Neonatal Fc receptor (FCGRT) is kind of MHC class-I receptor. The neonatal Fc receptor (FCGRT) was first discovered in rodents. Further studies revealed a similar receptor in humans. In rodents, neonatal Fc receptor (FCGRT) in the neonatal gut epithelium and fetal yolk sac transports maternal IgG to the neonate and in humans neonatal Fc receptor (FCGRT) mediates maternal-fetal IgG transport across the placenta.
Neonatal Fc receptor (FCGRT) mediates transcytosis of IgG across absorptive epithelia in a variety of adult human tissues and cell lines including intestine, kidney, and lung. Neonatal Fc receptor (FCGRT) has also been localized to white blood cells, including monocytes and macrophages and has been proposed to play an important role in IgG-mediated phagocytosis in neutrophils.

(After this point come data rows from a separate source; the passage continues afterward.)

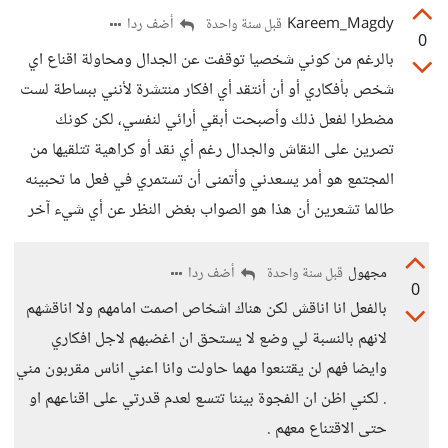
Kareem_Magdy
أضف ردا
قبل سنة واحدة
0
بالرغم من كوني شخصيا توقفت عن الجدال ومحاولة اقناع اي
شخص بأفكاري أو أن أنتقد أي افكار منتشرة لأنني ببساطة لست
مضطرا لفعل ذلك وأصبحت أبقي أرائي لنفسي، لكن كونك
تصرين على النقاش والجدال رغم أي نقد أو كراهية تتلقيها من
المجتمع هو أمر يسعدني وأتمنى أن تستمري في فعل ما تحبينه
طالما تشعرين أن هذا هو الصواب بغض النظر عن أي شيء آخر
مجهول
أضف ردا
قبل سنة واحدة
0
بالفعل انا اناقش لكن هناك اشخاص اصمت امامهم ولا اناقشهم
لانهم بالنسبة لي وضع لا يستحق ان اغضبهم لاجل افكاري
وايضا فهم لن يقتنعوا مهما حاولت وانا اعني اناس مقربون مني
. لكني اظن ان الفجوة بيننا تتسع لعدم قدرتي على اقناعهم او
حتى الاقتناع معهم .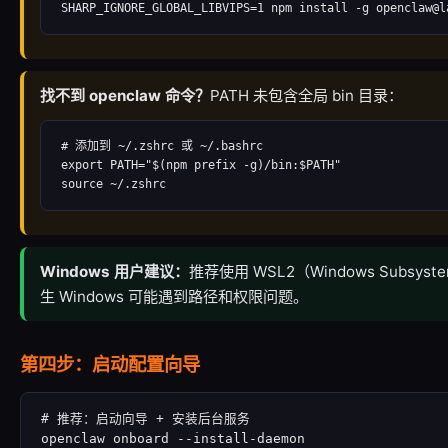
SHARP_IGNORE_GLOBAL_LIBVIPS=1 npm install -g openclaw@l
找不到 openclaw 命令？
PATH 未包含全局 bin 目录：
# 添加到 ~/.zshrc 或 ~/.bashrc

export PATH="$(npm prefix -g)/bin:$PATH"

source ~/.zshrc
Windows 用户建议：
推荐使用 WSL2（Windows Subsys
生 Windows 可能遇到路径和权限问题。
第四步：启动配置向导
# 推荐：启动向导 + 安装后台服务

openclaw onboard --install-daemon
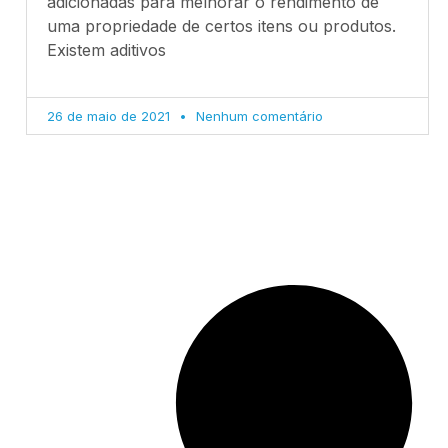
adicionadas para melhorar o rendimento de
uma propriedade de certos itens ou produtos.
Existem aditivos
26 de maio de 2021
Nenhum comentário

Neonatal Fc receptor plays a role in monitoring IgG turnover. Neonatal Fc receptor binds IgG at acidic pH of (<6.5) but not at neutral or higher pH. Therefore, Neonatal Fc receptor can bind IgG from the intestinal lumen (the inside of the gut) at a slightly acidic pH and ensure efficient unidirectional transport to the basolateral side (inside the body) where the pH is neutral to basic (pH 7.0–7.5). Neonatal Fc receptor also plays a role in adult salvage of IgG through its occurrence in the pathway of endocytosis in endothelial cells. Fc receptors in the acidic endosomes bind to IgG internalized through pinocytosis, recycling it to the cell surface, releasing it at the basic pH of blood, thereby preventing it from undergoing lysosomal degradation. This mechanism may provide an explanation for the greater half-life of IgG in the blood compared to other isotypes.